Well then, my library would be so completely screwed because our greedy patrons insist on using up those 26 check-outs on every single book within a couple of months of its catalogue addition.

Seriously, if you go to the New eBooks Arrivals listing for the province-wide consortium and pick any title whatsoever, you'll usually see both multiple copies and a fairly long waiting list, even for weird obscure stuff.

That Vampire Knitting book mentioned earlier? 15 patrons waiting on 4 copies. Some book on taking volunteer vacations where people have to do charitable work on them? 6 copies, 23 waitlist. Pop-history book about two guys probably totally unknown outside of Canada who led a short-lived unsuccessful rebellion within? 5 copies, 23 waitlist, popular enough that some of the libraries have bought an extra copy to offer their patrons.

And this is just the stuff that's been newly available since no earlier than December to an overall population that's apparently smaller than that of most US cities and where e-readers are a mildly pricey novelty sold only in a few stores (no free shipping + taxes & import duties if one gets a Kindle). The numbers get a lot higher for fiction, especially US-bestseller popular fiction.
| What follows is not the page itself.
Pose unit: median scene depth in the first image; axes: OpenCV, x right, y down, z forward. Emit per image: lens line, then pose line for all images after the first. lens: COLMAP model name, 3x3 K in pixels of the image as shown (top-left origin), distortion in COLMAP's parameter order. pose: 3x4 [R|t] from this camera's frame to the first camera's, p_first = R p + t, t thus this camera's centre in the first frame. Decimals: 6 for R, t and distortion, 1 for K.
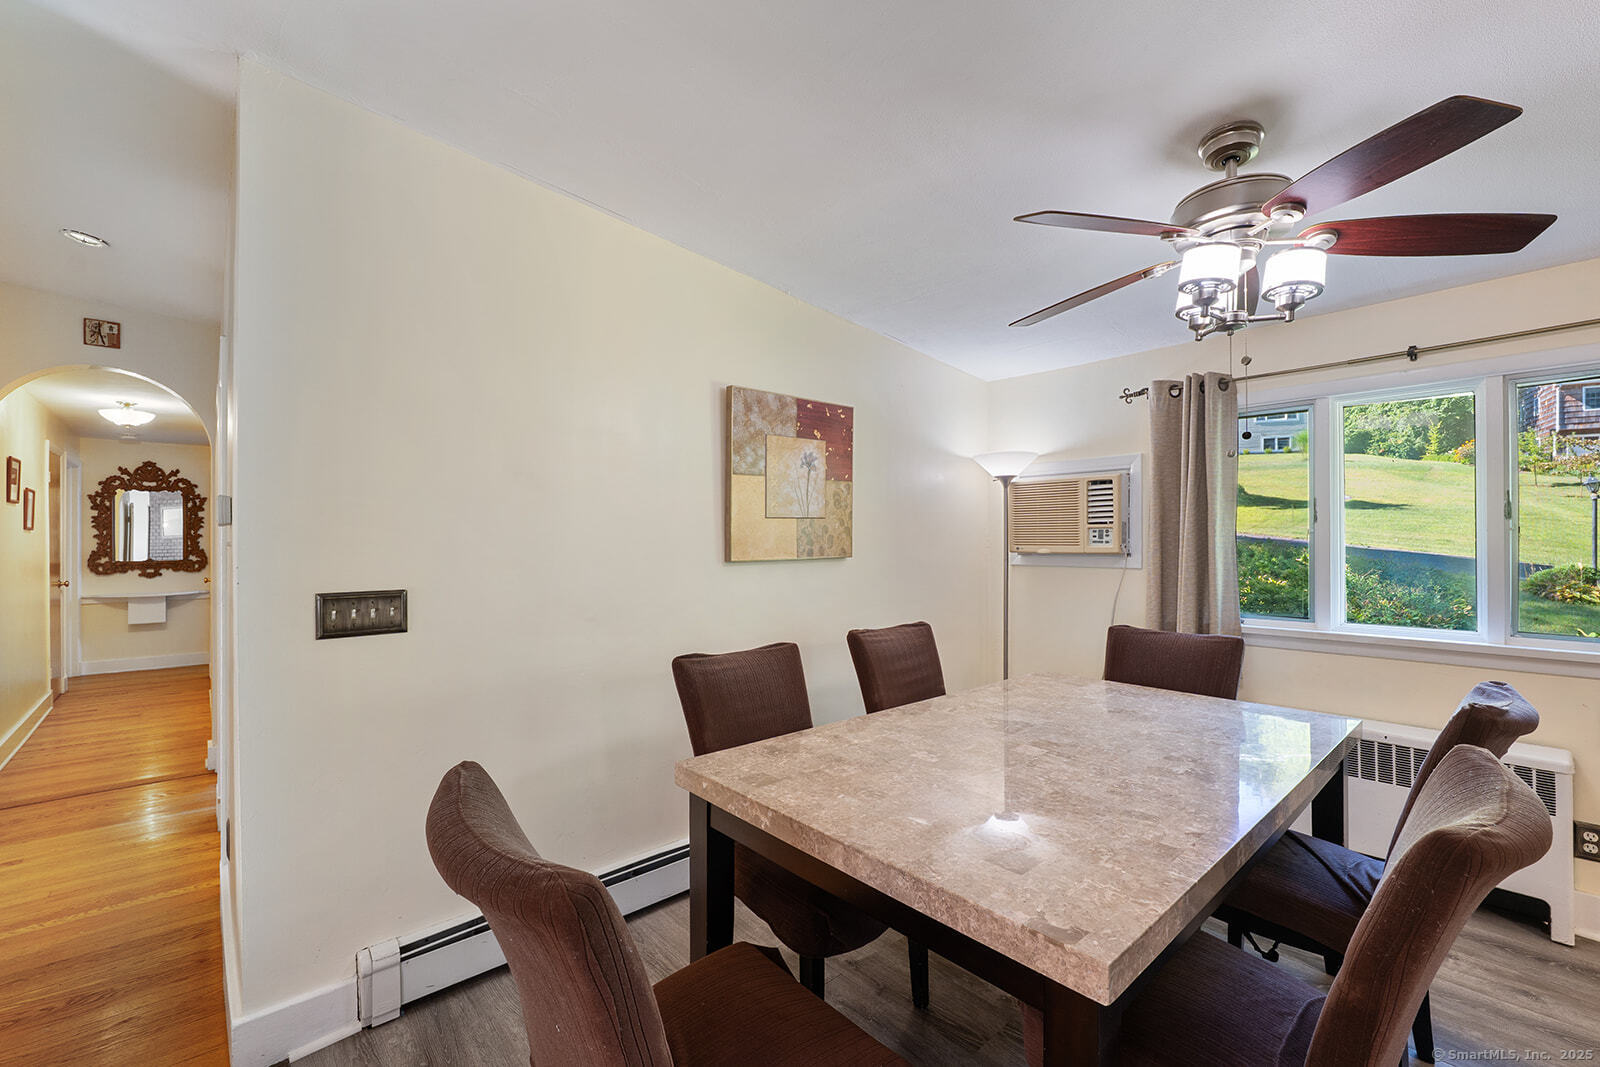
lens RADIAL K [[655.4, 0, 792.2], [0, 655.4, 537.8], [0, 0, 1]] dist [-0.012193, 0.001224]
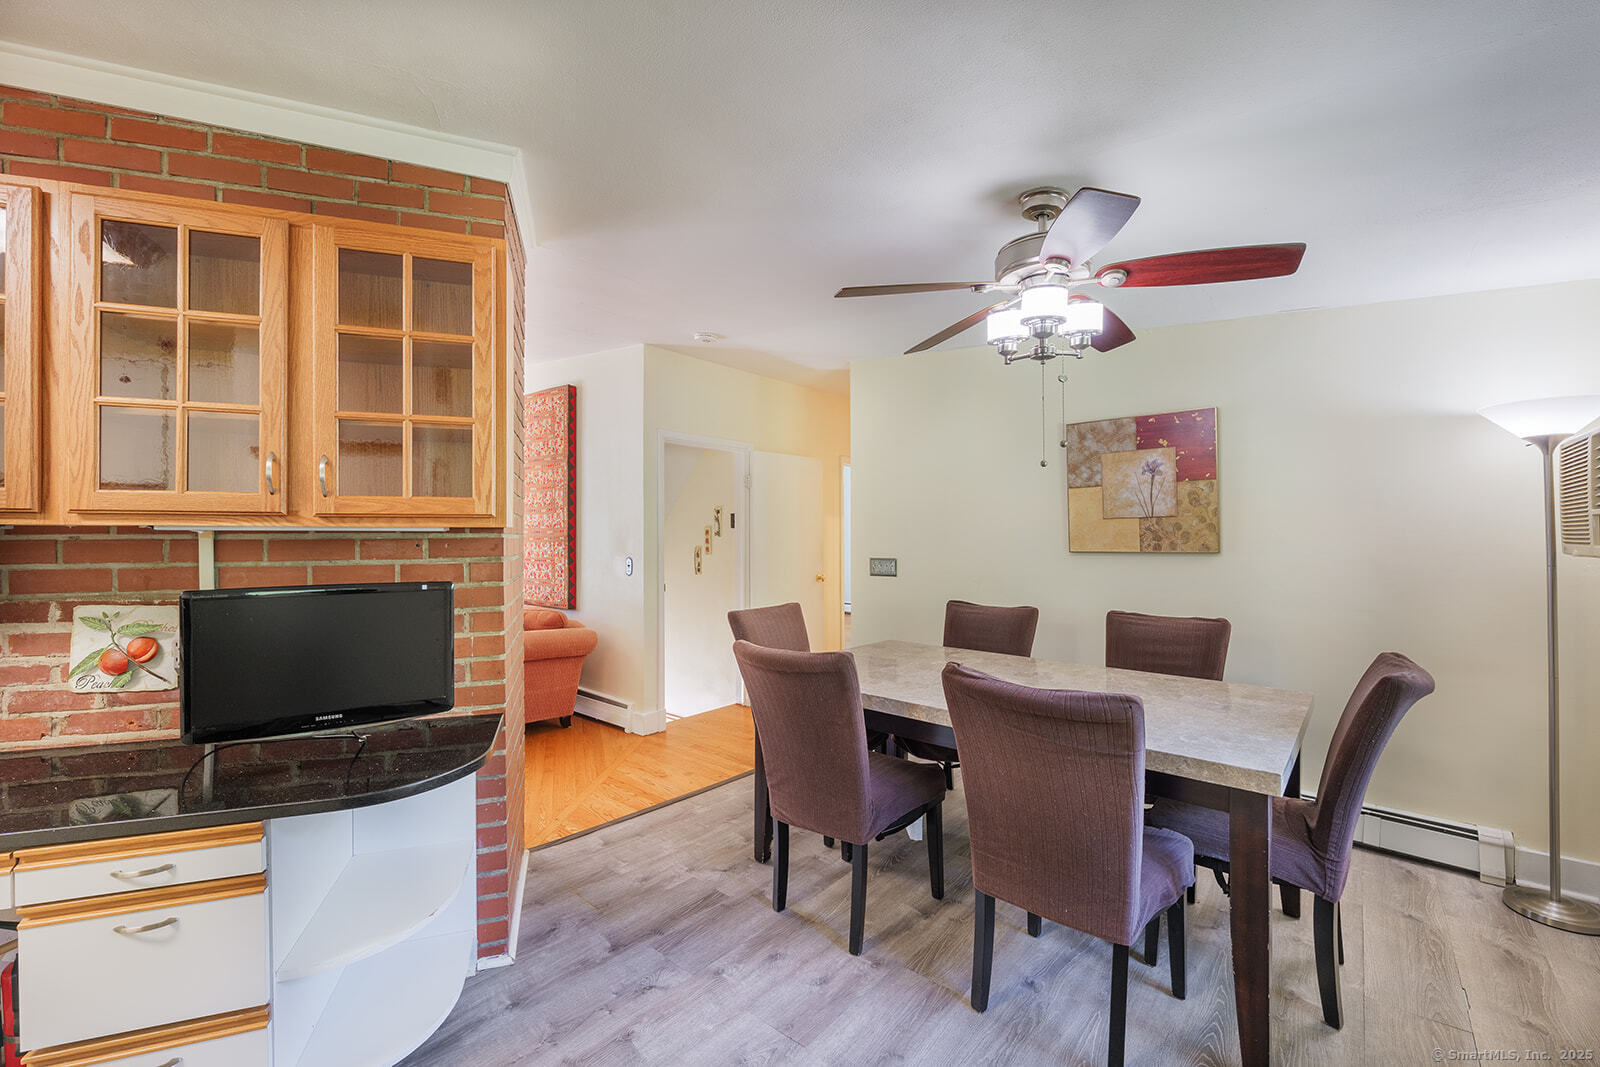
lens RADIAL K [[655.4, 0, 796.6], [0, 655.4, 539.2], [0, 0, 1]] dist [-0.012193, 0.001224]
pose [[0.152161, -0.007814, -0.988325, 1.063371], [-0.004503, 0.999953, -0.008599, 0.021392], [0.988345, 0.005758, 0.152119, 0.206355]]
If we switched over to an individual loan model, we'd burn through our "year"'s worth of licenses sufficient to cover "highest demand" titles in less than 2 months for each, on average.

Quote:
Originally Posted by Kali Yuga View Post
To be clear, I'm not saying this is an optimal system, only that it isn't the train wreck some people imagine it is.
Hey, if HC were honest and upfront about it being a subscription model and offered a clear pricing scheme with logical discount tiers at a reasonable cost as a proposed alternative to the usual, I'd be perfectly happy to consider it.

It's the way they try to pretend they're unilaterally doing it for the good of the libraries which they are so deeply concerned about and want to help protect those poor books from being read for "free", instead of primarily pushing this for the benefit of their bottom line, which is so off-putting.

Makes them look like a pack of weasels, and no one wants to give extra money to weasels when they demand it on top of what's already being given to them.

But at least they're weasels who make their e-books available to the library in the first place, albeit weasels whose new-model e-books I won't bother to check out should they show in the library. I'll be perfectly satisfied with reading library paper copies and old-model HC e-books previously acquired in the catalogue.